3.8 Total hand value
The primary HV and THV of all samples were determined by KES where 16 properties were measured. The system uses multivariate regression to relate the subjective assessment results completed by the Japanese experts to the objectively measured data on the KES-F instruments and to formulate the equations for HV calculation. The primary hand properties depend on the end use of the fabric. Those samples are used as winter lady thin wear, so the primary hand properties are Koshi (stiffness), Numeri (smoothness), and Fukurami (fullness and softness). Primary HV is ranked from 0 to 10 corresponding to the intensity of feeling whereas the large number corresponds to the strong feeling of hand. THV was standardized using a scale of 0–5 from unacceptable to excellent . Figure 10 shows the HV and THV of different samples of Lycra state. THV of fabric sample produced from 100% cotton yarn was the highest. This value decreased with sample produced from additional Lycra, core-spun, and DCS yarns by 17, 38, and 45%, respectively. This is may be due to the structural properties of each yarn.
Four different SJKF (100% cotton, cotton with full-platted Lycra, core, and DCS yarns) were produced to estimate the properties of cotton SJKF produced by different Lycra states. The thermal comfort properties, fabric recovery, THV, moisture management parameters, and air permeability were measured.

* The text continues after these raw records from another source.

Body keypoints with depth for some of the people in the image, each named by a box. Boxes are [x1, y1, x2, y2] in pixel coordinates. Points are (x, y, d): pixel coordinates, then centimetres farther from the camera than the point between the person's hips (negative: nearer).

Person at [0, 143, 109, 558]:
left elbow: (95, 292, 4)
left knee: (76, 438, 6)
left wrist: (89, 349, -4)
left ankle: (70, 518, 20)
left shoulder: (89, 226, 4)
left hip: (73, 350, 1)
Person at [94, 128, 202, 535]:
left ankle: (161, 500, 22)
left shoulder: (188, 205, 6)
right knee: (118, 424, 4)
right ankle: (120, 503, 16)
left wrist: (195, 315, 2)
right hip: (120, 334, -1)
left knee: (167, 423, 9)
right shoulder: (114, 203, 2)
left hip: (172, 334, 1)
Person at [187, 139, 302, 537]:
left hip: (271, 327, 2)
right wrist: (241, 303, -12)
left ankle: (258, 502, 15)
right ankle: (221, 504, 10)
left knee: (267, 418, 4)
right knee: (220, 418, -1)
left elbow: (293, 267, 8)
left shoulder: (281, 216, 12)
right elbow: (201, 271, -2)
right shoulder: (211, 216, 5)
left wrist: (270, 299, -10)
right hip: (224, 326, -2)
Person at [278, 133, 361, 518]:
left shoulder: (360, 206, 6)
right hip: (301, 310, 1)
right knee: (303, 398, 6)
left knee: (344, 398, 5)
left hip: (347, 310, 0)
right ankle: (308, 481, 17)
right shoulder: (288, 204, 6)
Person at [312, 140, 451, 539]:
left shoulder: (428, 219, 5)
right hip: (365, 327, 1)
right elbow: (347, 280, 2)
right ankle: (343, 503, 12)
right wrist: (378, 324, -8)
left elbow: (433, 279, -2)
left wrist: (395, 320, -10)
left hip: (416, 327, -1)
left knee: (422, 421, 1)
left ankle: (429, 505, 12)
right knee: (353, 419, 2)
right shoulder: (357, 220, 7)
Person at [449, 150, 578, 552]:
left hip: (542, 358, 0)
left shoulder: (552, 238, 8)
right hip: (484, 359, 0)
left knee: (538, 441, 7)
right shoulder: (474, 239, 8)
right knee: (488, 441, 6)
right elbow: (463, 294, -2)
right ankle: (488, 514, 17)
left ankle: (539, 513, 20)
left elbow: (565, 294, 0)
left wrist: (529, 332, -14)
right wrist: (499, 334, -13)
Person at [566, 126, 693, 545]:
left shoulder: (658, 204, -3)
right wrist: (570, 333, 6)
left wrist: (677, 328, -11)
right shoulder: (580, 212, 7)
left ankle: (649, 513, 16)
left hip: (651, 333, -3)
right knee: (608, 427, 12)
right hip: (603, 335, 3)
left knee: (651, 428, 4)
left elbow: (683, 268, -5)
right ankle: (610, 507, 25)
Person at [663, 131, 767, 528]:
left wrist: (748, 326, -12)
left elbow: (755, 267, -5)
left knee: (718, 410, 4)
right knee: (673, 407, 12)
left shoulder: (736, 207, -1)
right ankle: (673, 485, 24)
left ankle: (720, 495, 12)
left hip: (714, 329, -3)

The results showed that the use of DCS yarns in the SJKF improves the fabric recovery by 100% at various tensile levels compared to sample produced from 100% cotton yarn, and by 55% compared to the full-plated fabric sample. The produced samples from core-spun and DCS yarns had the highest elongation at the same strength which gives extensibility and comfort. Thermal absorptivity of core and DCS samples increased by 27% and the water vapor permeability decreased by 18% compared to 100% cotton sample. Overall moisture management of dual sample decreased by 75% and air permeability dropped to 96% compared to 100% cotton samples, which gives discomfort feeling. The THV of dual sample reduced to 34% compared to full-plated fabric samples.
In general, the production process of knitted fabrics produced from core and DCS yarns is much easier than additional Lycra with cotton yarns in production because special Lycra feeders are needed. Also, the use of DCS yarns is better than the core-spun yarns, where the number of breaks and stops are lower, so the quality and productivity could improve.
This work is supported under Student Grant Scheme (SGS 21316) by Technical University of Liberec, Czech Republic.